Are these stories true? I don't know-it doesn't matter! What are true are the composites. This book is funny. It is also humbling. Most important, it is true. It was fun to read. After each chapter, I found myself wearing an undeniable mischievous grin as I scanned the office looking for the person I just read about; this is all in good fun as long as I remember one important thing: I'm in the book and you are too. In my experiences, I've found that a certain animosity always exists between people who work call centers, programmers, Web designers, managers, and the like. Net Slaves reminds us that we are all in this jungle together.
—Neophytos Iacovou, eBenX Inc
Implementing IPSec: Making Security work on VPNs, Internets, and Extranets, Elizabeth Kaufman and Andrew Newman, ISBN 0-471-34467-2 Wiley Computers Publishing, 1999.Organization
The book is organized into four parts. The first three chapters of Part One should be nothing more than review for anyone who has been in networking for even a short time. Chapter 4, "Encrypting within the Law," analyzes current worldwide regulatory trends for encryption technologies and examines how existing laws will impact your ability to legally purchase and install IPSec products. Included is some good information that may help keep you on the right side of the laws pertaining to encryption. Encryption is an area of potential problems, especially when you are running your network between countries.
Part Two is a primer on the basic technological components of IPSec.

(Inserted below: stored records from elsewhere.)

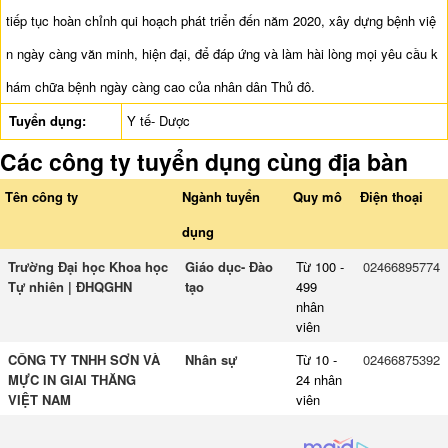
tiếp tục hoàn chỉnh qui hoạch phát triển đến năm 2020, xây dựng bệnh việ
n ngày càng văn minh, hiện đại, để đáp ứng và làm hài lòng mọi yêu cầu k
hám chữa bệnh ngày càng cao của nhân dân Thủ đô.
Tuyển dụng:
Y tế- Dược
Các công ty tuyển dụng cùng địa bàn
Tên công ty
Ngành tuyển
Quy mô
Điện thoại
dụng
Trường Đại học Khoa học
Giáo dục- Đào
Từ 100 -
02466895774
Tự nhiên | ĐHQGHN
tạo
499
nhân
viên
CÔNG TY TNHH SƠN VÀ
Nhân sự
Từ 10 -
02466875392
MỰC IN GIAI THĂNG
24 nhân
VIỆT NAM
viên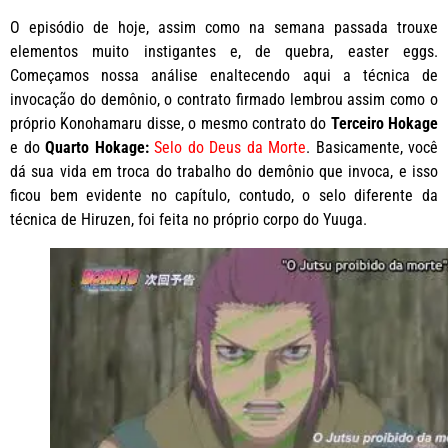
O episódio de hoje, assim como na semana passada trouxe
elementos muito instigantes e, de quebra, easter eggs.
Começamos nossa análise enaltecendo aqui a técnica de
invocação do demônio, o contrato firmado lembrou assim como o
próprio Konohamaru disse, o mesmo contrato do
Terceiro Hokage
e do
Quarto Hokage:
Selo do Deus da Morte
. Basicamente, você
dá sua vida em troca do trabalho do demônio que invoca, e isso
ficou bem evidente no capítulo, contudo, o selo diferente da
técnica de Hiruzen, foi feita no próprio corpo do Yuuga.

Chapter 5, "A Functional Overview of IPv4," and its basic design characteristics should be old news to anyone who is seriously thinking of running any type of encryption on his/her network. Chapter Six is an overview of cryptographic technologies. Chapter 7 "The Basics of IPSec and Public Key Infrastructures (PKIs) Fundamental to Current IPSec Standards," has some good information pertaining to IPSec and its different components, but leaves out an explanation of its two basic modes of operation: transport and tunnel.
Part Three analyzes how and why the IPSec protocols can break existing IP networks, and should provide the reader with some good information. Chapter 8, "What Won't Work with IPSec," describes the root cause of IPsec performance problems and protocol conflicts. Chapter 9, "IPSec and PKI Rollout Considerations," discusses gateway-to-gateway, end host-to-gateway, and end host-to-end host configuration options and explains some of the policy elements of PKI.

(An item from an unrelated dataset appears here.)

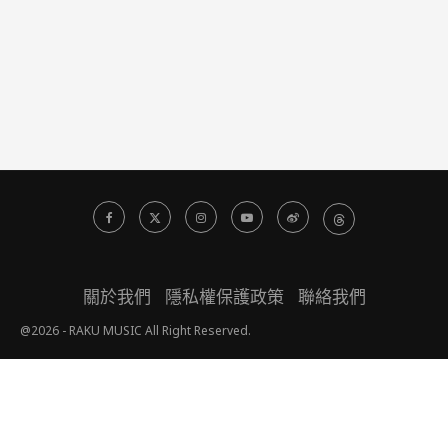
關於我們
隱私權保護政策
聯絡我們
@2026 - RAKU MUSIC All Right Reserved.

Part Four provides some criteria for evaluating vendors and products; this information would be of little interest if you are unfamiliar with writing an RFI. Also included is some reference material, including an appendix, with a complete copy of the IPSec RFC (2401), "Security Architecture for the Internet Protocol." A glossary, which does not offer a description of IPSec, is included as well.Who Should Read This Book
By trying to appeal to the technical as well as the nontechnical reader, the book has missed both. There are areas that will appeal to the reader with a limited networking background, as well as areas for the more technical. However, if you are the type of reader inclined to read the RFCs, you will find very little reason to read the remainder of the book. Overall the book does not provide enough information for any one group. Inclusion of RFC 2401 seems unnecessary considering how easily RFCs can be obtained from the Internet.